Provincial / State sides
- Years: Team / Apps / (Points)
- Scotland Probables /  / ()

International career
- Years: Team / Apps / (Points)
- 1947-1949: Scotland / 7 / (0)

= Ian Lumsden =

Scotland international rugby union player

Ian James Michael Lumsden (6 April 1923 – August 2008) was a Scottish rugby union international.

==Rugby Union career==

===Provincial career===

He represented the Scotland Probables side in 1947.
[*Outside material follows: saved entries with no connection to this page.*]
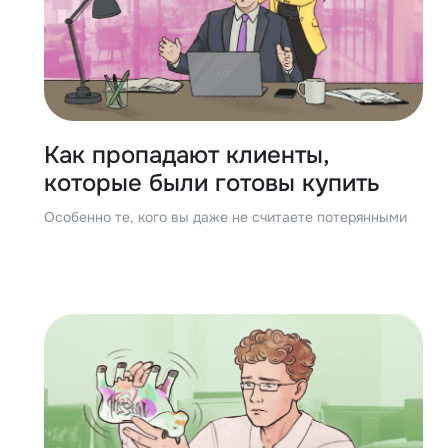
Как пропадают клиенты,
которые были готовы купить
Особенно те, кого вы даже не считаете потерянными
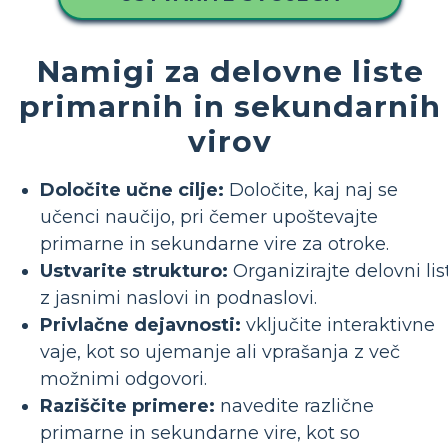
Namigi za delovne liste
primarnih in sekundarnih
virov
Določite učne cilje:
Določite, kaj naj se
učenci naučijo, pri čemer upoštevajte
primarne in sekundarne vire za otroke.
Ustvarite strukturo:
Organizirajte delovni lis
z jasnimi naslovi in podnaslovi.
Privlačne dejavnosti:
vključite interaktivne
vaje, kot so ujemanje ali vprašanja z več
možnimi odgovori.
Raziščite primere:
navedite različne
primarne in sekundarne vire, kot so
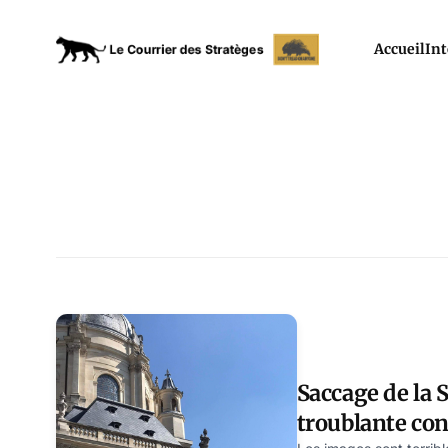
Accueil
Int
Saccage de la 
troublante co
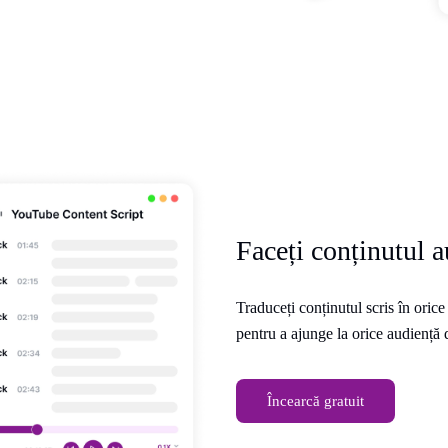
Faceți conținutul a
Traduceți conținutul scris în orice
pentru a ajunge la orice audiență 
Încearcă gratuit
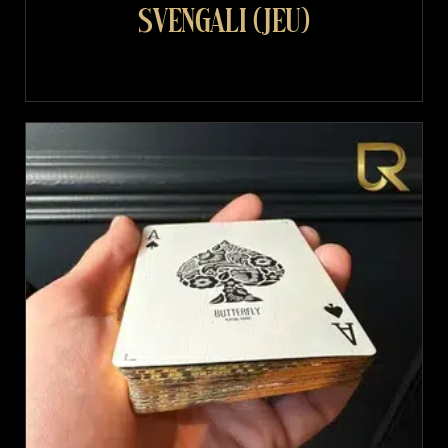
Svengali (jeu)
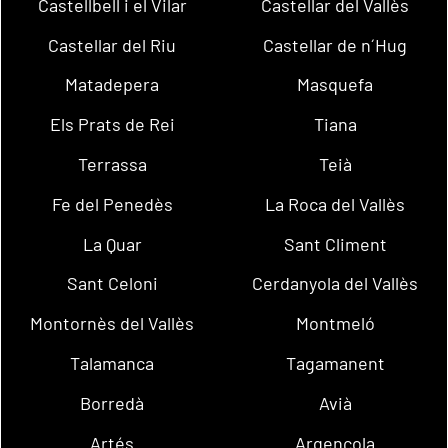
Castellbell i el Vilar
Castellar del Vallès
Castellar del Riu
Castellar de n´Hug
Matadepera
Masquefa
Els Prats de Rei
Tiana
Terrassa
Teià
Fe del Penedès
La Roca del Vallès
La Quar
Sant Climent
Sant Celoni
Cerdanyola del Vallès
Montornès del Vallès
Montmeló
Talamanca
Tagamanent
Borredà
Avià
Artés
Argençola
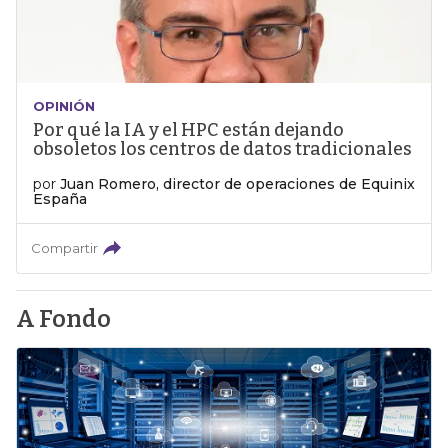
OPINIÓN
Por qué la IA y el HPC están dejando
obsoletos los centros de datos tradicionales
por
Juan Romero, director de operaciones de Equinix
España
Compartir
A Fondo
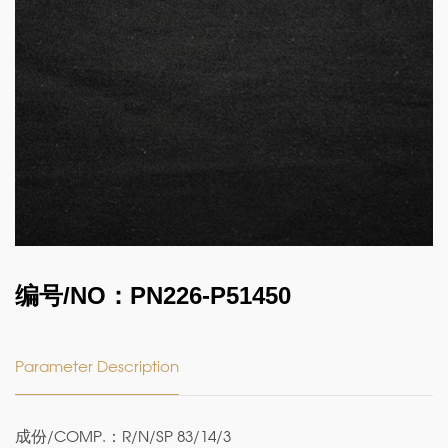
编号/NO：PN226-P51450
Parameter Description
成份/COMP.：R/N/SP 83/14/3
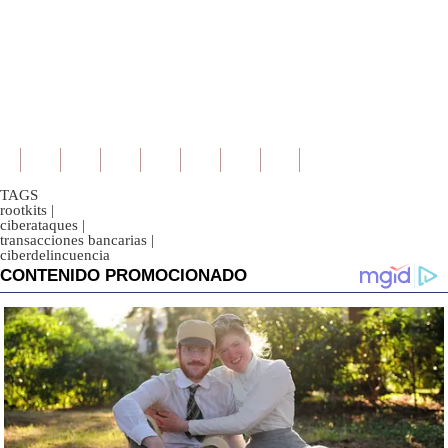
TAGS
rootkits
|
ciberataques
|
transacciones bancarias
|
ciberdelincuencia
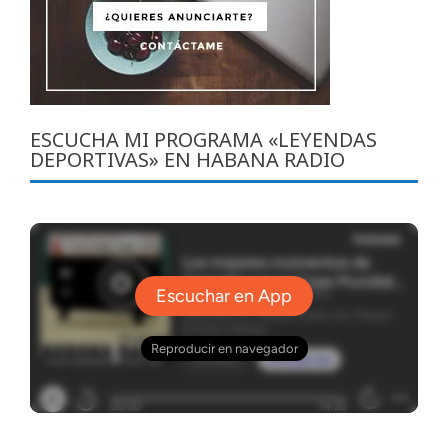
ESCUCHA MI PROGRAMA «LEYENDAS
DEPORTIVAS» EN HABANA RADIO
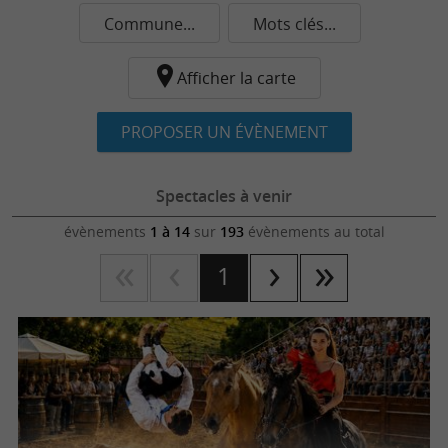
Commune...
Mots clés...
Afficher la carte
PROPOSER UN ÉVÈNEMENT
Spectacles à venir
évènements
1 à 14
sur
193
évènements au total
1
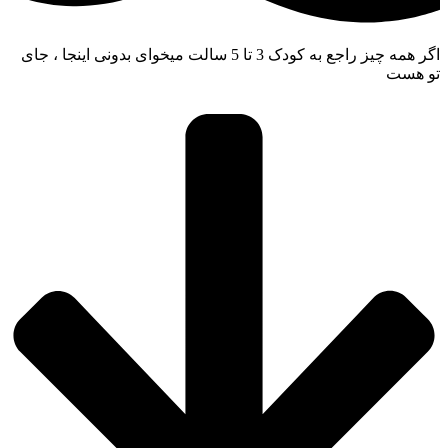
اگر همه چیز راجع به کودک 3 تا 5 سالت میخوای بدونی اینجا ، جای
و هست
===International career===

Lumsden, a full-back and occasional fly half, was capped seven times in Tests for Scotland. These appearances came in both the 1947 and 1949 Five Nations Championships.

==Cricket career==

He also played first-class cricket with the Scottish national team and the Combined Services during the 1940s. A middle order batsman, Lumsden made 379 runs at 27.07 from his seven first-class matches. He made three half centuries, two of which, including his highest score of 66, came in a drawn match with Warwickshire at Edgbaston in 1948.